Jika dicermati, pengakuan dari pedagang dan pengunjung tersebut, daya beli masyarakat, memang sedang menurun. Bayang-bayang resesi nampaknya tengah menghampiri dataran tinggi Gayo.
Masyarakat, kini lebih menghemat pengeluarannya untuk hal-hal yang tidak urgent.
Secara umum, pemerintah Indonesia memang sudah memberitahu, bayang-bayang resesi kemungkinan akan terjadi di Indonesia.
Di Eropa, resesi juga telah terjadi. Daya beli masyarakat yang menurun, menjadi salah satu dampak dari resesi tersebut, lain itu PHK massal juga sudah terjadi.
Mengutip dari Bisnis.com, Resesi adalah dimana kondisi ekonomi negara sedang memburuk. Hal itu terlihat dari Produk Domestik Bruto (PDB) negative, pengangguran meningkat, hingga pertumbuhan ekonomi riil bernilai negatif selama dua kuartal berturut-turut.
Resesi terjadi saat aktivitas ekonomi mengalami penurunan yang signifikan dalam waktu stagnan dan lama, mulai dari berbulan-bulan hingga bertahun-tahun. Keadaan itu terus menimbulkan dampak dalam kehidupan masyarakat.
Efek, Pandemi Covid-19 juga turun menjadi guncangan ekonomi dunia saat ini. Hal itu, ditandai dengan lemahnya daya beli masyarakat akan kesulitan ekonomi.
Dilihat dari hal lain, produksi dan konsumsi yang tidak seimbang. Hal ini, dapat berakibat dengan PHK pegawai di perusahaan dan lainnya.
Kembali, ke daerah Aceh Tengah, saat ini defisit anggaran 65 M, juga menjadi penyebab masyarakat mengalami kesulitan ekonomi.
Kita ketahui, saat ini ekonomi Aceh Tengah digerakkan paling besar dari belanja pemerintah dan sektor pertanian terutama kopi.
Saat anggaran pemerintah tidak berputar, maka bisa dipastikan ekonomi masyarakat Gayo akan terganggu.
Memang, saat ini sektor ekonomi baru di Aceh Tengah perlahan tumbuh. Pariwisata minsalnya, namun sektor ini belum dapat menyokong ekonomi sebagian besar masyarakatnya.
Mengatasi kondisi ini, pemerintah kabupaten harus memutar otak, dengan mengoptimalkan anggaran yang tersedia untuk kepentingan rakyat.
Tips menghadapi resesi
Menghadapi ancaman resesi, masyarakat harus berupaya mengoptimalkan pengeluarannya.
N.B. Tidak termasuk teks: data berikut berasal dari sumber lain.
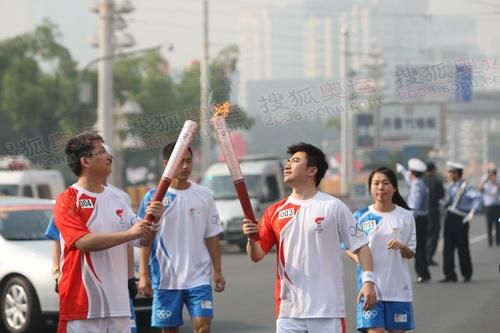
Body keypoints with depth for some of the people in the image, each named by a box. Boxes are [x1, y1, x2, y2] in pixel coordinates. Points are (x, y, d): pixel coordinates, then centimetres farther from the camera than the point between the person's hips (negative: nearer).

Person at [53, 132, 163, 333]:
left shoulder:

Dikutip dari berbagai sumber, berikut tips menghadapi resesi :
- Menambah pos simpanan pada dana darurat.
- Lunasi hutang konsumtif berbunga tinggi.
- Memanfaatkan peluang dengan baik.
- Susun ulang daftar pengeluaran.
- Mencari pekerjaan sampingan.
- Mempertahankan pekerjaan yang dibutuhkan saat resesi.
Meski secara teori, daerah Gayo yang umumnya didominasi dunia pertanian, mampu survive (bertahan) dalam resesi.
Meski begitu, dampak resesi bisa saja terjadi lebih buruk, jika kita tidak bisa mengelola dan memanfaatkan situasi.
Harapan kita semua masyarakat Gayo, resesi tidak terlalu berdampak kepada daerah ini. Semoga kita semua, masih dalam lindungan Allah SWT, dan daerah kita jauh dari bencana serta selalu menjadi daerah yang dirahmati, baldatunbaldatun thayyibatun.